Plant: ornamental & wildlife

  • Not a great time to plant. If you must, shade newcomers and water daily if soil is dry.

Plant: food crops

Prune

  • OKAY to prune red oaks and live oaks until February. Spray immediately with clear varnish.
  • No need to apply pruning paint to other trees
  • Dead head flowering plants
  • Late August to early September: lightly prune perennials and roses to encourage fall blooming
  • Cut stalks of plants like coneflower to the rosette

Fertilize

  • Foliar feed flowers and vegetables with liquid seaweed
  • Container annuals
  • Citrus with high nitrogen fertilizer like Citrus-tone. Fertilize every few weeks through growing season.

Insects

  • Watch for aphids and spider mites. It’s easy to spray them off with a hard blast of water.
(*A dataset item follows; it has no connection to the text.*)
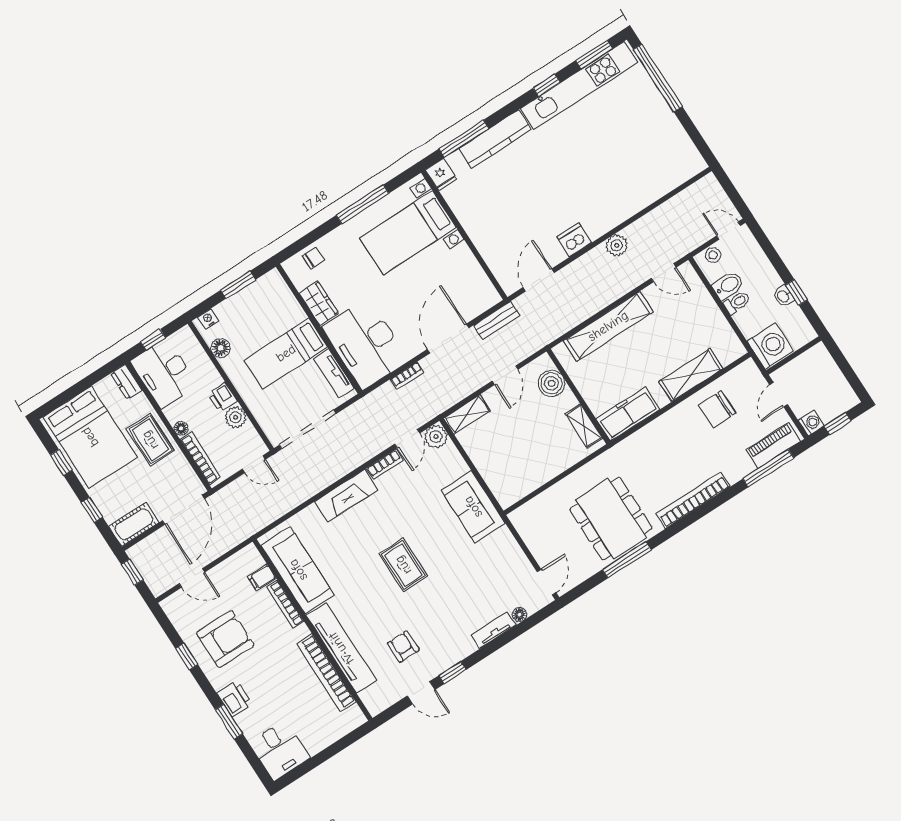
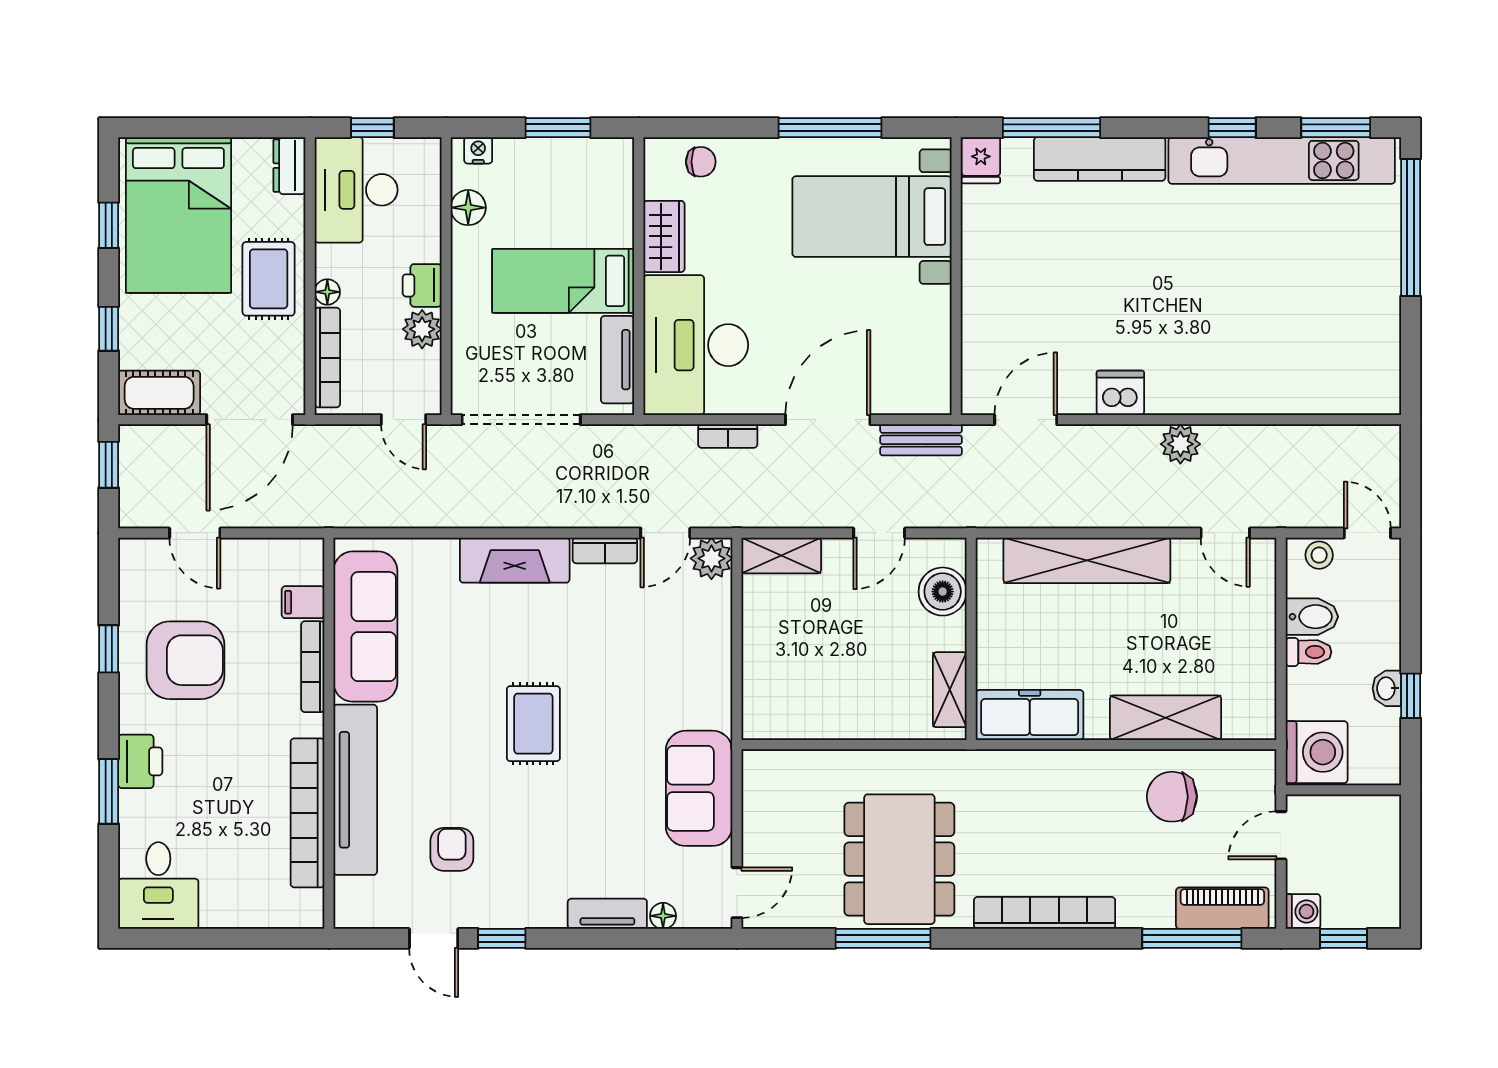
sofa: (473, 507) -> (699, 788), moved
Be sure to get the undersides of the leaves.
  • Aphids and other insects can plague crape myrtles and other trees in summer (“raining trees” are due to the honeydew secretions).  Blast with water hose on regular basis.
  • Aphids and other insects can create sooty mold on plants, a fungus that develops from their secretions (honeydew). Wash off the culprits and the leaves. Remove damaged leaves to the trash (not the compost pile).

Lawn

  • Keep that lawn mower setting on high. Keep the roots cool by leaving the grass long. Don’t remove more than 1/3 of the top at a time. Leave clippings on the lawn to naturally fertilize.
  • It’s very important to keep the grass high in August. If September brings cooler weather and rain, weed seeds will start to germinate.

Prep

  • Start planning the fall garden. Clean up debris in the vegetable garden. Apply compost and mix in organic slow-release granular fertilizer to get ready for fall plantings
  • Explore native wildlflower seeds to plant this fall
  • Think about next spring and the perennializing bulbs to add this fall  

Other tasks

  • Solarize areas where you want to kill grass or weed pests for future planting
  • Collect seeds from summer blooming plants. Clean off the chaff and let dry indoors. Store in jars, envelopes, or paper bags (not plastic) to plant next spring.
  • Deeply water new plants. Even if rain comes, check the soil to 3” deep to make sure their roots have water.  A brief shower doesn’t mean it penetrated to the roots.
  • Keep a garden journal to note bloom times and insect habits.

Tips

  • Prune herbs often to encourage new growth
  • Water fruit and nut trees deeply to avoid fruit drop-off
  • Accept August! Plants are hunkered down, like we are. They’ll perk back up soon.